Sudan: Anti-gov. protesters defy police

Issue 
Police attack a protester at an anti-government rally. Photo from Facebook, via SudaneseThinker.com.

Thousands of students braved the notoriously brutal Sudanese police and security forces on January 30 in anti-government protests inspired by the Tunisian and Egyptian uprisings, SudaneseTribune.com reported that day.

Rallies took place at three universities and other sites across the capital, as well as in east and west Sudan.

Students called for General Omar al Bashir’s National Congress Party government to resign and condemned recent austerity measures and ongoing attacks of democratic rights.

A range of youth organisations were involved in the protest and students used Facebook to help promote the actions, SudaneseThinker.com said on February 1.

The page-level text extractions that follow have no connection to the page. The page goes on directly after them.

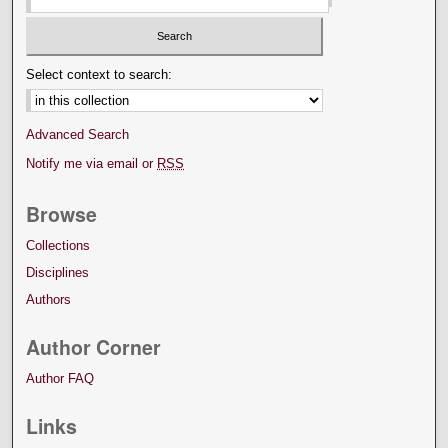
Select context to search:
Advanced Search
Notify me via email or
RSS
Browse
Collections
Disciplines
Authors
Author Corner
Author FAQ
Links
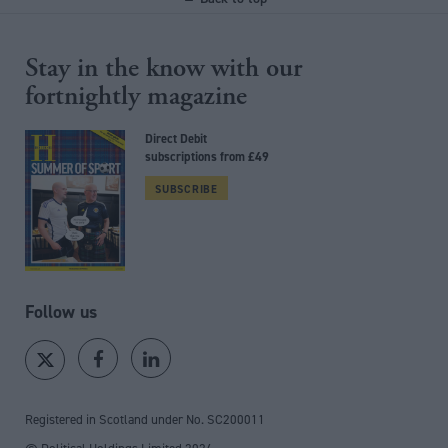
Stay in the know with our
fortnightly magazine
Direct Debit
subscriptions from £49
SUBSCRIBE
Follow us
Registered in Scotland under No. SC200011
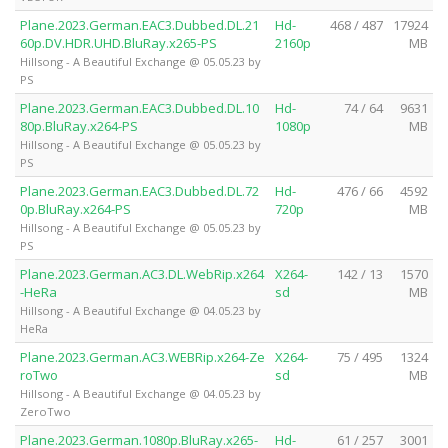
Plane.2023.German.EAC3.Dubbed.DL.21
Hd-
468 / 487
17924
60p.DV.HDR.UHD.BluRay.x265-PS
2160p
MB
Hillsong - A Beautiful Exchange @ 05.05.23 by
PS
Plane.2023.German.EAC3.Dubbed.DL.10
Hd-
74 / 64
9631
80p.BluRay.x264-PS
1080p
MB
Hillsong - A Beautiful Exchange @ 05.05.23 by
PS
Plane.2023.German.EAC3.Dubbed.DL.72
Hd-
476 / 66
4592
0p.BluRay.x264-PS
720p
MB
Hillsong - A Beautiful Exchange @ 05.05.23 by
PS
Plane.2023.German.AC3.DL.WebRip.x264
X264-
142 / 13
1570
-HeRa
sd
MB
Hillsong - A Beautiful Exchange @ 04.05.23 by
HeRa
Plane.2023.German.AC3.WEBRip.x264-Ze
X264-
75 / 495
1324
roTwo
sd
MB
Hillsong - A Beautiful Exchange @ 04.05.23 by
ZeroTwo
Plane.2023.German.1080p.BluRay.x265-
Hd-
61 / 257
3001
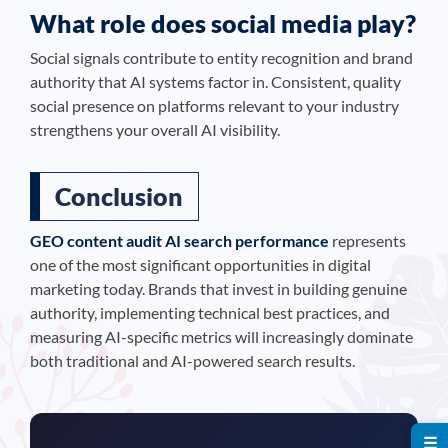
What role does social media play?
Social signals contribute to entity recognition and brand
authority that AI systems factor in. Consistent, quality
social presence on platforms relevant to your industry
strengthens your overall AI visibility.
Conclusion
GEO content audit AI search performance
represents
one of the most significant opportunities in digital
marketing today. Brands that invest in building genuine
authority, implementing technical best practices, and
measuring AI-specific metrics will increasingly dominate
both traditional and AI-powered search results.
☰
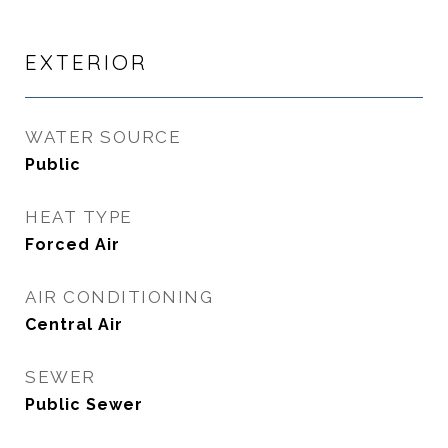
EXTERIOR
WATER SOURCE
Public
HEAT TYPE
Forced Air
AIR CONDITIONING
Central Air
SEWER
Public Sewer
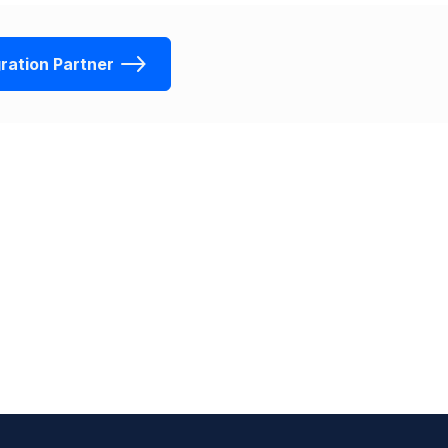
ration Partner
Sign up for free
Contact Sales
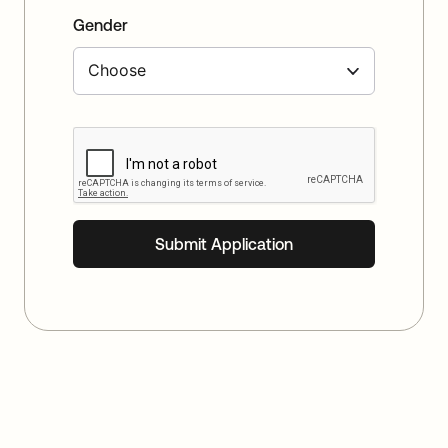
Gender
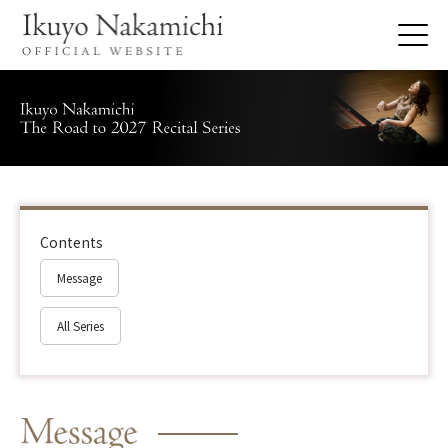
Contents
Message
All Series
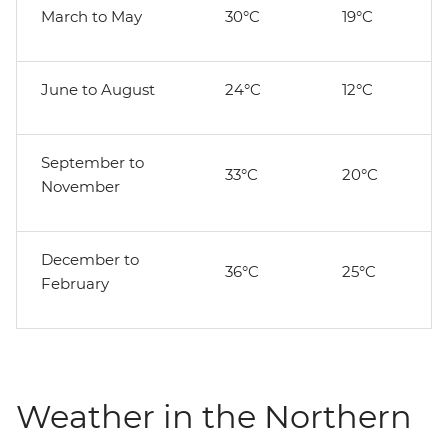
March to May
30°C
19°C
June to August
24°C
12°C
September to
33°C
20°C
November
December to
36°C
25°C
February
Weather in the Northern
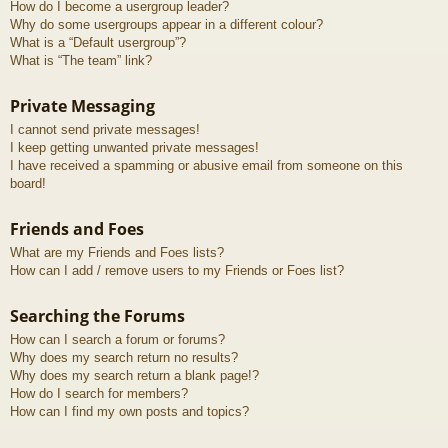
How do I become a usergroup leader?
Why do some usergroups appear in a different colour?
What is a “Default usergroup”?
What is “The team” link?
Private Messaging
I cannot send private messages!
I keep getting unwanted private messages!
I have received a spamming or abusive email from someone on this
board!
Friends and Foes
What are my Friends and Foes lists?
How can I add / remove users to my Friends or Foes list?
Searching the Forums
How can I search a forum or forums?
Why does my search return no results?
Why does my search return a blank page!?
How do I search for members?
How can I find my own posts and topics?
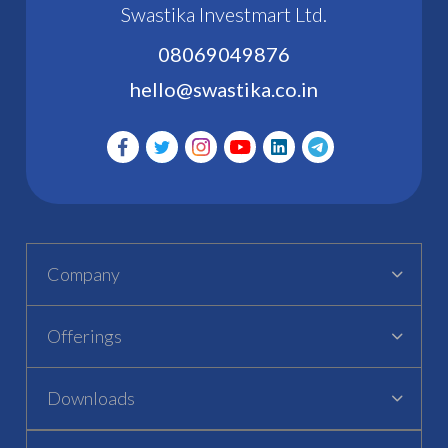
Swastika Investmart Ltd.
08069049876
hello@swastika.co.in
Company
Offerings
Downloads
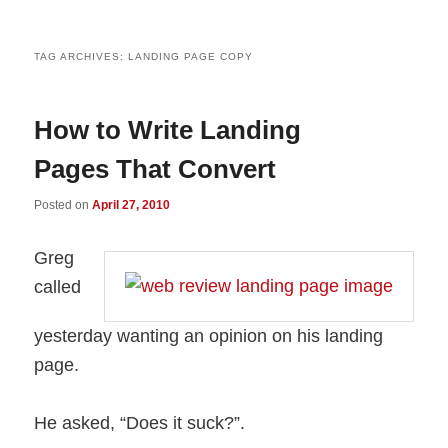
TAG ARCHIVES:
LANDING PAGE COPY
How to Write Landing
Pages That Convert
Posted on
April 27, 2010
Greg
called
yesterday wanting an opinion on his landing
page.
He asked, “Does it suck?”.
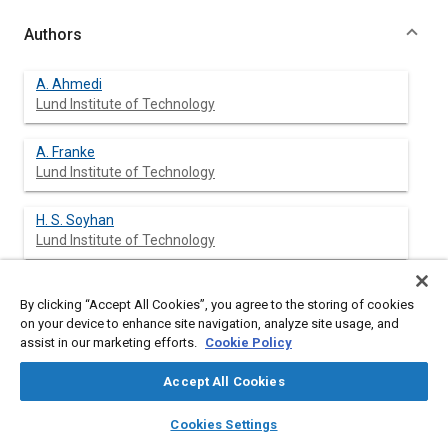
Authors
A. Ahmedi
Lund Institute of Technology
A. Franke
Lund Institute of Technology
H. S. Soyhan
Lund Institute of Technology
F. Mauss
By clicking “Accept All Cookies”, you agree to the storing of cookies
Lund Institute of Technology
on your device to enhance site navigation, analyze site usage, and
assist in our marketing efforts.
Cookie Policy
B. Sundén
Lund Institute of Technology
Accept All Cookies
layers
library_books
auto_awesome
home
search
campaign
help
Cookies Settings
Browse
My Library
SAE AI Chat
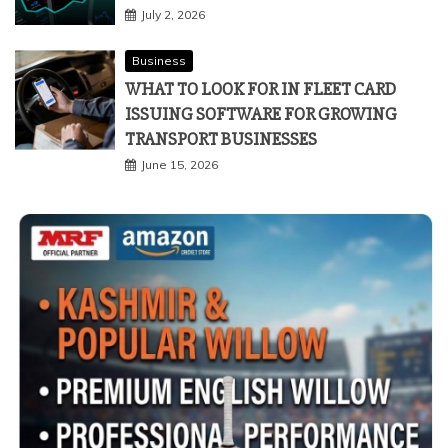
July 2, 2026
Business
WHAT TO LOOK FOR IN FLEET CARD
ISSUING SOFTWARE FOR GROWING
TRANSPORT BUSINESSES
June 15, 2026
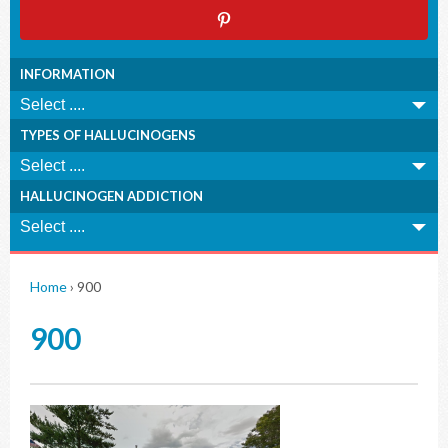
INFORMATION
TYPES OF HALLUCINOGENS
HALLUCINOGEN ADDICTION
Home
›
900
900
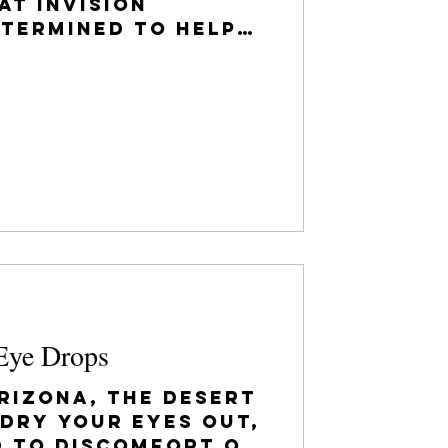
at Invision
etermined to help
d important
 may have...
Eye Drops
Arizona, the desert
 dry your eyes out,
d to discomfort or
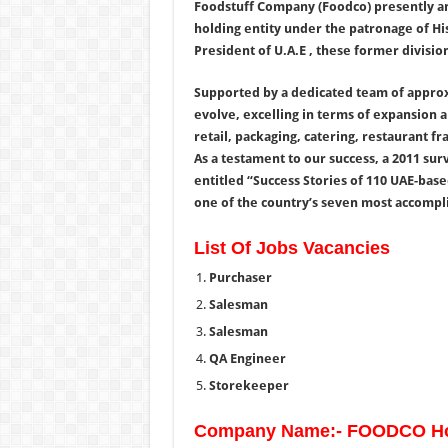
Foodstuff Company (Foodco) presently and
holding entity under the patronage of Hi
President of U.A.E , these former divisio
Supported by a dedicated team of appro
evolve, excelling in terms of expansion 
retail, packaging, catering, restaurant fr
As a testament to our success, a 2011 su
entitled “Success Stories of 110 UAE-bas
one of the country’s seven most accompli
List Of Jobs Vacancies
Purchaser
Salesman
Salesman
QA Engineer
Storekeeper
Company Name:- FOODCO Ho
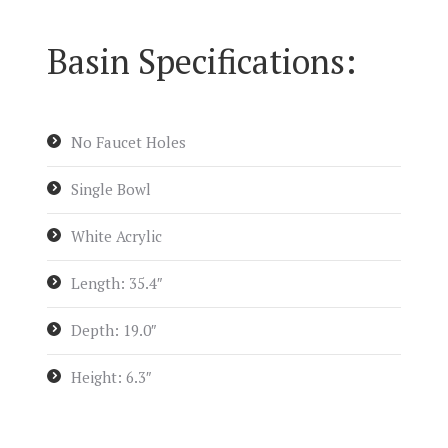
Basin Specifications:
No Faucet Holes
Single Bowl
White Acrylic
Length: 35.4″
Depth: 19.0″
Height: 6.3″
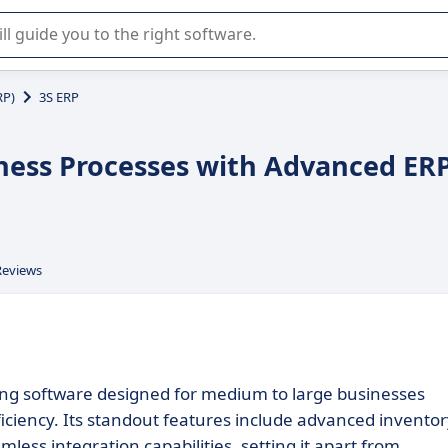
r selection of enterprise SaaS software.
RP)
3S ERP
iness Processes with Advanced ER
Reviews
ing software designed for medium to large businesses
iciency. Its standout features include advanced inventor
ess integration capabilities, setting it apart from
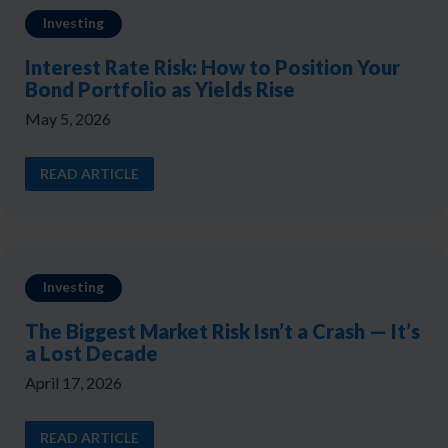
Investing
Interest Rate Risk: How to Position Your
Bond Portfolio as Yields Rise
May 5, 2026
READ ARTICLE
Investing
The Biggest Market Risk Isn’t a Crash — It’s
a Lost Decade
April 17, 2026
READ ARTICLE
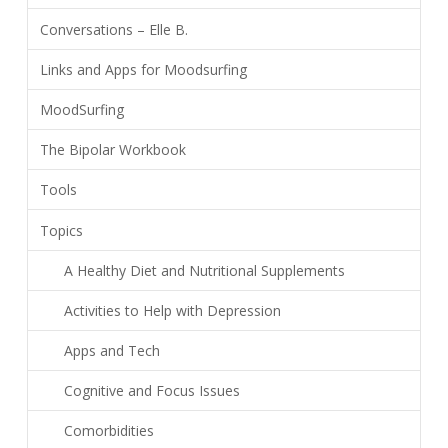
Conversations – Elle B.
Links and Apps for Moodsurfing
MoodSurfing
The Bipolar Workbook
Tools
Topics
A Healthy Diet and Nutritional Supplements
Activities to Help with Depression
Apps and Tech
Cognitive and Focus Issues
Comorbidities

Police and security forces responded harshly, surrounding university campuses and beating students who tried to leave to join protests.

Tear gas was used in student dormitories and plain-clothed police. Militias attacked protesters.

Al Ahlia University student Mohamed Abdelrahman died after severe police beatings, SudaneseTribune.com said. At least 70 people were arrested and more than 100 injured as clashes continued into the evening.

Journalists were also attacked and some had their cameras confiscated. Following the protests, security forces prevented circulation of several newspapers that featured coverage of the protests.

The protests followed actions in several cities including Khartoum and Medani over January 12-13, after the government increased the price of sugar and other basic goods, and cut fuel subsidies. Police used tear gas and beat students with batons, and a number of protesters were arrested.

There has been a general crackdown on opposition amid the referendum on self-determination in south Sudan in January that resulted in a near-unanimous vote for separation.

All of the major northern opposition parties have been targeted and activists have been arrested for holding forums and distributing leaflets against the price rises.

Amnesty International issued a statement on February 3 demanding the release of 16 people being held incommunicado after the National Intelligence and Security Service raided the offices of the Communist Party of Sudan’s newspaper, Al Midan.

Among those arrested were nine of the paper’s staff, including the deputy editor.

Students have vowed to organise further actions. On February 4, Reuters reported that the previous day, hundreds of students rallied at Sennar University in the country’s east before being teargassed and beaten by police.

Reuters said dozens of students were arrested in northern Khartoum the same day while trying to attend a demonstration that had been advertised online.